How things had changed from my early years at the Milford park, where homemade root beer flowed for a nickle a cup, and orange Sloppy Joe sauce lined the lips of every kid in town. Year after year I found a reason for not participating in the foot races, afraid of suffering the humiliation my other class mates annually subjected themselves to at the hands of Tom Bradshaw. He was short, but quick, and had proven unbeatable for at least four years when I walked with killer determination flowing through my veins on my way to the starting line the summer before fourth grade. I was tall, with long speedy legs and had convinced myself after a number of subtle speed checks on the school play yard, that all things being even, I could beat him, and so I prepared for battle. Shedding my shoes and socks to make me even faster, I took my place on the line and waited for the starters gun to sound.
"On your mark, ...get set," the man barked loudly.
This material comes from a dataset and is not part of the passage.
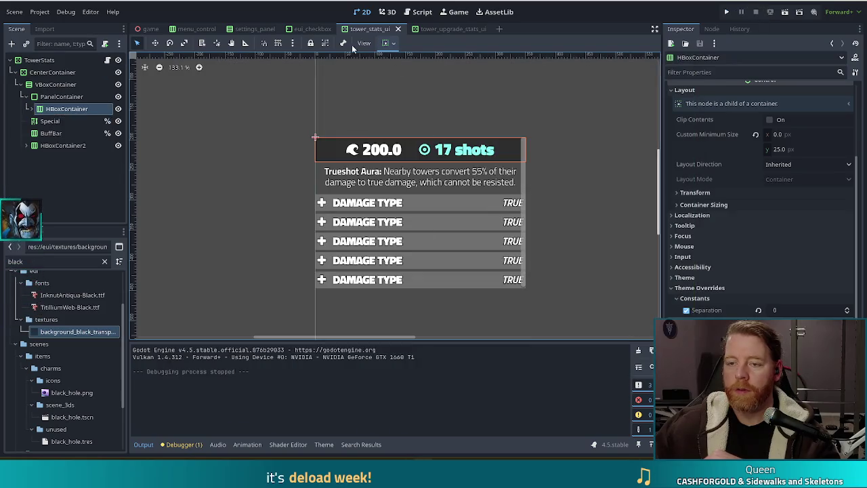
- In tower_stats_ui.gd, duplicate the special label assignment on lines 63–64
click(418, 12)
My heart was well out of my chest and all the way up in my cottoned mouth, pounding with such a fury I thought I might pass out just waiting.
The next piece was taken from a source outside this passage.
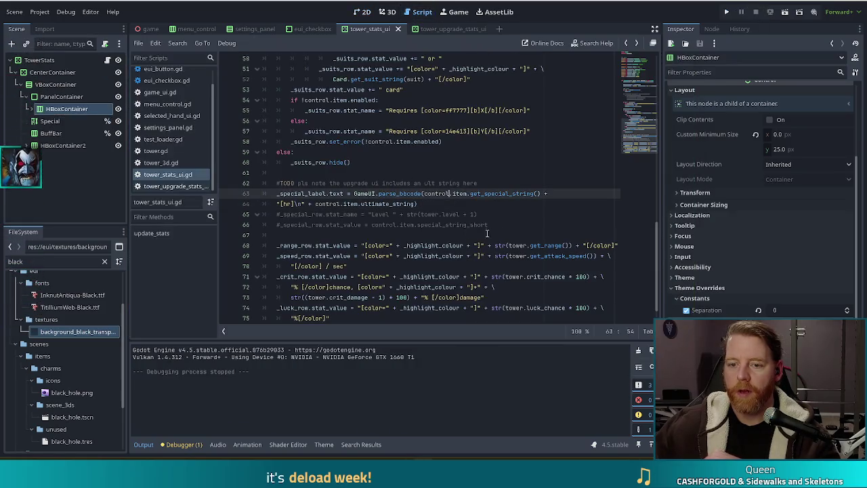
click(459, 204)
The gun exploded and every muscle in my tense body sprang forward as if to cover the hundred feet or so in a single bound. "Surely I would once and for all show Tom who was the fastest kid in our grade," I told myself, but suddenly the damp morning grass beneath my toes gave way, leaving my driving legs with nothing but air to push against. Horror slammed me in the face even before the grass carpet did as on the far side I caught sight of Tom, fully upright and lunging ahead of the rest of the field.
I secretly carried that defeat more heavily than any other for the longest time, as the following summer our family moved to another town, removing any chance for a rematch from the realm of possibility.